▸ SOLICITUD DE TRABAJO
Filtra los registros y copia cada línea en la que aparezca la palabra "grève".

***** DATOS DE ENTRADA

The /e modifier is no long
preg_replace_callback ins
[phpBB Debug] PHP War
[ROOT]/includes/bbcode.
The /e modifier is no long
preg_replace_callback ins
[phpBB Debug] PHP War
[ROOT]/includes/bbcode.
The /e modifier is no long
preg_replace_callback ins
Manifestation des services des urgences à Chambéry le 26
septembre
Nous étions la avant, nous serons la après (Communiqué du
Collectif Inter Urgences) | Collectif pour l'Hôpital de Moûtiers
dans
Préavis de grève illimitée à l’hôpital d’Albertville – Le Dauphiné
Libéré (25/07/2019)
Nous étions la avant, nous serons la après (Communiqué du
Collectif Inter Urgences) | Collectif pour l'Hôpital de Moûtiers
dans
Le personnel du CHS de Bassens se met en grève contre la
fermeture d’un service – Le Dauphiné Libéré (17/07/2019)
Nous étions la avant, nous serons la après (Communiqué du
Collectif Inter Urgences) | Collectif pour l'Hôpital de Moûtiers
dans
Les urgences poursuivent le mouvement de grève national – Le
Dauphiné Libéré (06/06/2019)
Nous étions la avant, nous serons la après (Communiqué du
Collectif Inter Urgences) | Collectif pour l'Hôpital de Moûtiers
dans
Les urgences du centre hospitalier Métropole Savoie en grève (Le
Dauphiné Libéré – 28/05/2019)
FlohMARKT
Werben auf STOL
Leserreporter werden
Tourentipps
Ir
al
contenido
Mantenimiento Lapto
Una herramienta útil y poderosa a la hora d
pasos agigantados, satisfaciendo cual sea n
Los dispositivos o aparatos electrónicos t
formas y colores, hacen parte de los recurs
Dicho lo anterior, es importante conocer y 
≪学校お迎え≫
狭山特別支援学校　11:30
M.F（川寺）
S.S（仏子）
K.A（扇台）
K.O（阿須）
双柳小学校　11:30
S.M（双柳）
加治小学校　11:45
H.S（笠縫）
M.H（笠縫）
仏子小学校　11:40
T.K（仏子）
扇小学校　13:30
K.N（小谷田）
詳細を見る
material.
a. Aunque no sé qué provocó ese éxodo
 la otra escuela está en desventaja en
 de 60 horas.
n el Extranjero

**********
***** DATOS DE ENTRADA

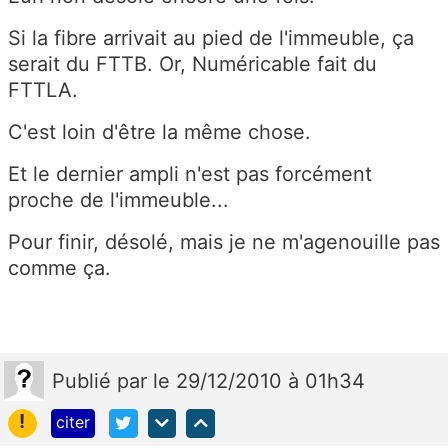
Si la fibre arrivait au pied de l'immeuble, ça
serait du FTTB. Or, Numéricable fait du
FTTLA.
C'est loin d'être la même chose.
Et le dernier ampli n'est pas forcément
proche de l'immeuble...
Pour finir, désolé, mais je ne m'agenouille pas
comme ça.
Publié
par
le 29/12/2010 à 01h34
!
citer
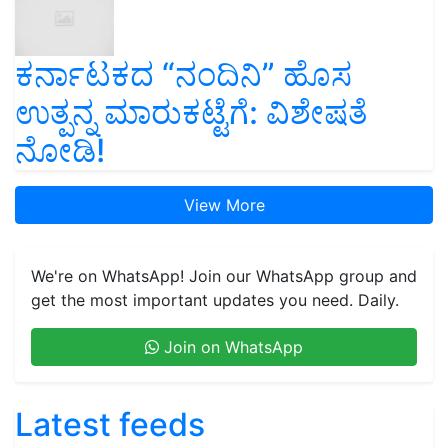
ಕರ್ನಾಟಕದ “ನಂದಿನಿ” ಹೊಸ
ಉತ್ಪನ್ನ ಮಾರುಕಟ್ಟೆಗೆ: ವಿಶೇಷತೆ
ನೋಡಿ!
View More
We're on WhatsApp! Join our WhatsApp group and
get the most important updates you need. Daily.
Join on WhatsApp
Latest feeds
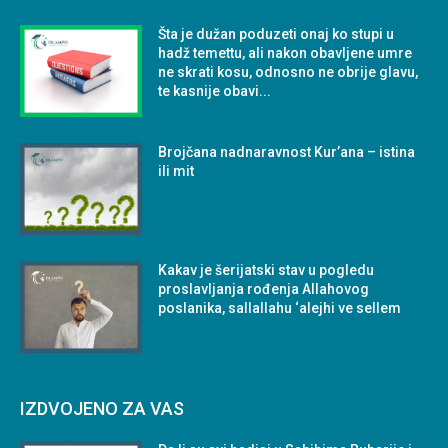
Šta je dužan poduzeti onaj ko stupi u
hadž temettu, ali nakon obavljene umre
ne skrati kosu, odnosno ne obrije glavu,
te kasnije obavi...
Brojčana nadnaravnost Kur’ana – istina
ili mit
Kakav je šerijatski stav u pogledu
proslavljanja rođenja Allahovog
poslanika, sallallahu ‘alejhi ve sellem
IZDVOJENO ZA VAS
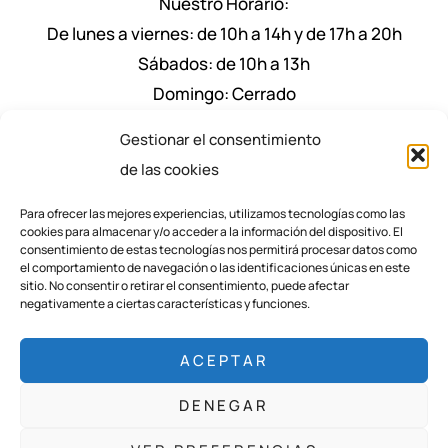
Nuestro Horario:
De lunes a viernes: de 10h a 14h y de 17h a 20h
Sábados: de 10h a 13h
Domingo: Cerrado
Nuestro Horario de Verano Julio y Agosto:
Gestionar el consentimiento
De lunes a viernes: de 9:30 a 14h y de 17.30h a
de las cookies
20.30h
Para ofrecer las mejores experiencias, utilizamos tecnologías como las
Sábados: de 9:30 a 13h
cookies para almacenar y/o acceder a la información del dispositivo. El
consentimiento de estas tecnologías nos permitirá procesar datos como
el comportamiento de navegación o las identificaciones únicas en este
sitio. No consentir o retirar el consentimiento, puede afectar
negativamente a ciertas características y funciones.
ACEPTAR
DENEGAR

**********

▸ SECCIÓN DE RESPUESTAS
Préavis de grève illimitée à l’hôpital d’Albertville – Le Dauphiné
Le personnel du CHS de Bassens se met en grève contre la
Les urgences poursuivent le mouvement de grève national – Le
Les urgences du centre hospitalier Métropole Savoie en grève (Le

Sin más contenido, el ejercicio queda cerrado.